What do you think that old couple was thinking when they saw me puking in the QT parking lot at ten in the morning?
I am so stoned and my professor is handing out candy. I love Halloween.
I'm passing your future prison.
i just sat down and hooked up with this girl. after she left i called over another girl and did the same. this happened about four more times and i never left my chair
He's such a gentleman. He didn't even ask why my bra was flung on the seat of my car. He just took my snow brush, pushed it onto the floor and said, "Let's go I'm hungry."
Yeah, you're right, it's a conspiracy against you.

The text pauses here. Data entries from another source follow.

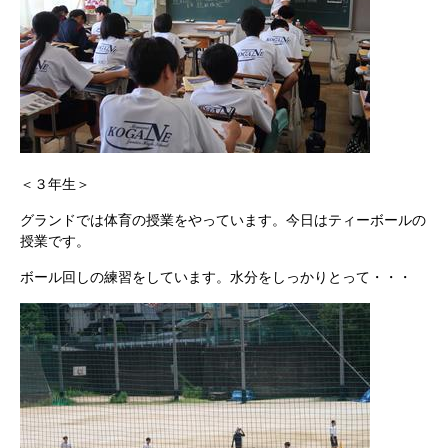
＜３年生＞
グランドでは体育の授業をやっています。今日はティーボールの
授業です。
ボール回しの練習をしています。水分をしっかりとって・・・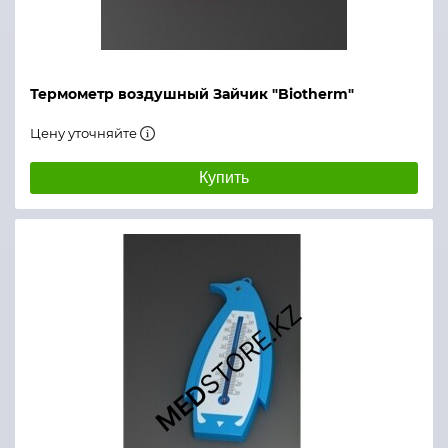
Термометр воздушный Зайчик "Biotherm"
Цену уточняйте
Купить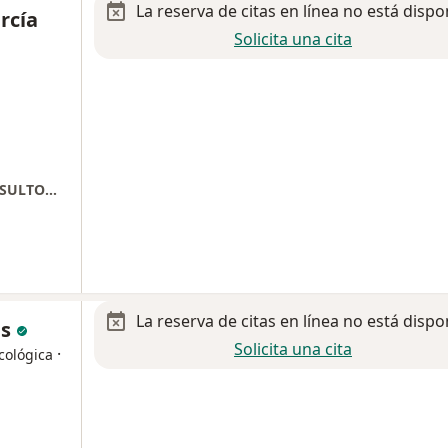
La reserva de citas en línea no está dispo
rcía
Solicita una cita
BUSINESS AND THERAPY SAN MARCOS CONSULTORIO 35
La reserva de citas en línea no está dispo
es
Solicita una cita
·
cológica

This small tight knit group of people who don't like assholes.
You definitely in your drunken state were really concerned you would forget to buy milk today
I'm like five sips away from making a Craigslist post for true love and mustaches. My family is going to disown me tonight.
We made out a little and then he gave me some weed. I would say it was a pretty productive stop on my way home
I am going to piss jack daniels before daylight.
Daylight. It is daylight. Who will give you a ride back?
I hope no one. I want to walk and have a bus hit me.
I need to you to send me drugs via FedEx
I wanna trust fall face first on a penis.
I miss you.
Yeah, I don't want to have sex.
He grabbed at it like it was a stress ball or something. It's a boob, not a grapefruit. The fuck.
I found half a candy bar in my bra today... Melted to my nipple. What a mess. It was still good though.